• _Ćwiczenie 1_
Zbierz wszystkie wiersze zapisów, w których występuje ciąg „propietario”. Uwzględnij wielkość liter.

• _Fragment dokumentu_

..............................

Cioty24.pl chcą zastąpić Boga
Czy z czymś takim człowiek można się porozumieć?
Czy takie coś ma ludzkie uczucia?
Czy takie coś w łże miediach to nasz sukces?
Jakie było moje rozgoryczenie w dniu wczorajszym, gdy spostrzegłem, że z S24 zniknął mój komentarz napisany w tej szczególnie tragicznej nie tylko dla mnie lecz i wszystkich Polaków chwili.
W dniu 10 kwietnia 2010 roku tuż po uzyskaniu informacji o lotniczej katastrofie smoleńskiej z parą prezydencką i innymi znakomitymi Polakami, wśród których była śp. Anna Walentynowicz napisałem na S24 komentarz poruszony dogłębnie jej nagła i tragiczną śmiercią.
To był krótki komentarz coś w tym stylu:
[quote]Anno dlaczego akurat Ty. Nie zabito nas tu w polskich więzieniach, a dałaś się dopaść zabójcom tam na tej nieludzkiej dla Polaków ziemi. Nie tu lecz tam zabito Ciecie podstępnie i zdradziecko o świcie.
…………………………………………
Dlaczego Ty Anno musiałaś dać się zabić na tej przeklętej ruskiej ziemi? Dlaczego!? [/quote]
Anna Walentynowicz, z którą Bóg i los mnie wielokrotnie zetknął i połączył bez zabiegów czynionych z naszej strony. Tak po prostu, chyba kierował nami i ludźmi, którzy mieli jakikolwiek na to wpływ, że nie tylko na wolności lecz i w więzieniach spotykaliśmy się z śp. Anną Walentynowicz.
Z Anną Walentynowicz znaliśmy się bardzo dobrze, a ostatnio rozmawialiśmy telefonicznie wspominając stare czasy, które są pochodną obecnych z powodu złych ludzi wówczas nas otaczających jak jakieś pluskwy i mendy najgorszego rodzaju.
Dlaczego Bóg prowadził nas drogami, na których tak często nas stawiał obok siebie, tak znienacka, tak niby przez przypadek, bo przecież różniliśmy się pod wieloma względami, a w tylko w jednym mieliśmy ten sam cel i te same ideały to była Polska.

..............................

• _Wyświetlone zapisy_
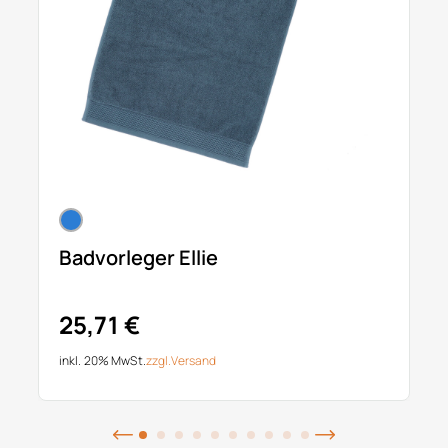
Badvorleger Ellie
25,71 €
inkl. 20% MwSt.
zzgl.
Versand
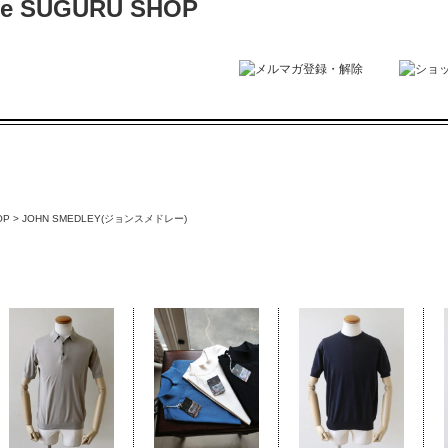
OP
>
JOHN SMEDLEY(ジョンスメドレー)
JOHN SMEDLEY(ジョンスメドレー)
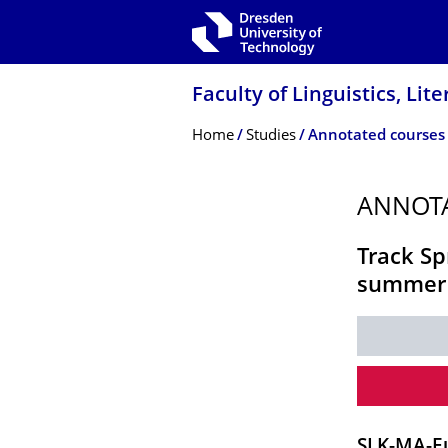
Skip to main navigation
Skip to search
Skip to content
Faculty of Linguistics, Lit
Breadcrumb Menu
Home
Studies
Annotated courses
ANNOT
Track Sp
summer 
SLK-MA-E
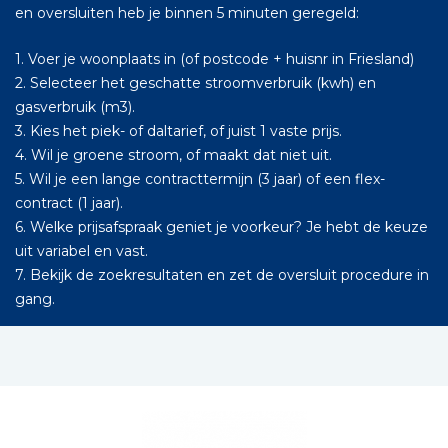
en oversluiten heb je binnen 5 minuten geregeld:
1. Voer je woonplaats in (of postcode + huisnr in Friesland)
2. Selecteer het geschatte stroomverbruik (kwh) en
gasverbruik (m3).
3. Kies het piek- of daltarief, of juist 1 vaste prijs.
4. Wil je groene stroom, of maakt dat niet uit.
5. Wil je een lange contracttermijn (3 jaar) of een flex-
contract (1 jaar).
6. Welke prijsafspraak geniet je voorkeur? Je hebt de keuze
uit variabel en vast.
7. Bekijk de zoekresultaten en zet de oversluit procedure in
gang.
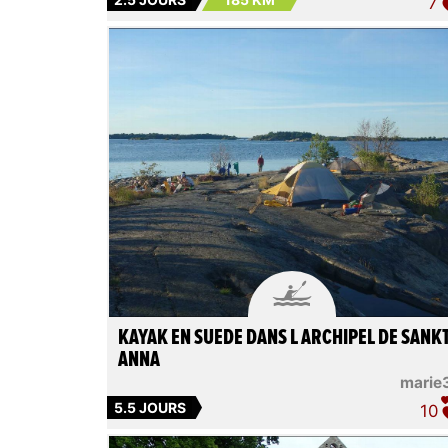
7

KAYAK EN SUEDE DANS L ARCHIPEL DE SANK
ANNA
marie
5.5 JOURS
10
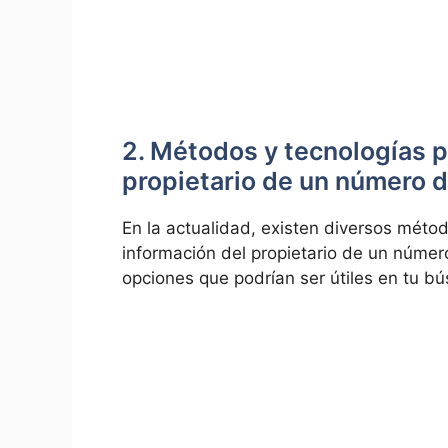
2. Métodos y tecnologías pa
propietario de un número d
En la actualidad, existen diversos métod
información del propietario de un númer
opciones que podrían ser útiles en tu b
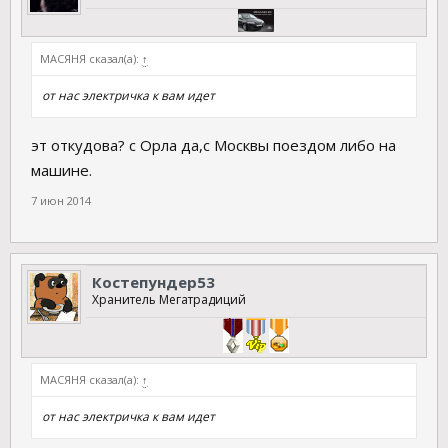
МАСЯНЯ сказал(а):
↑
от нас электричка к вам идет
эт откудова? с Орла да,с Москвы поездом либо на
машине.
7 июн 2014
Костепундер53
Хранитель Мегатрадиций
МАСЯНЯ сказал(а):
↑
от нас электричка к вам идет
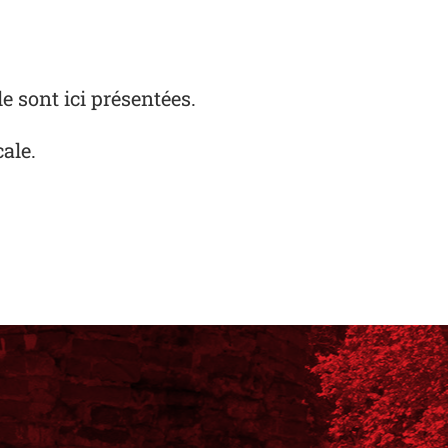
e sont ici présentées.
ale.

..............................

• _Ćwiczenie 2_
Przełóż na język angielski zdanie z fragmentu dokumentu: „Czy takie coś ma ludzkie uczucia?”

• _Oczekiwana odpowiedź 1_
propietario de un número d
información del propietario de un númer

• _Oczekiwana odpowiedź 2_
Does something like that have human feelings?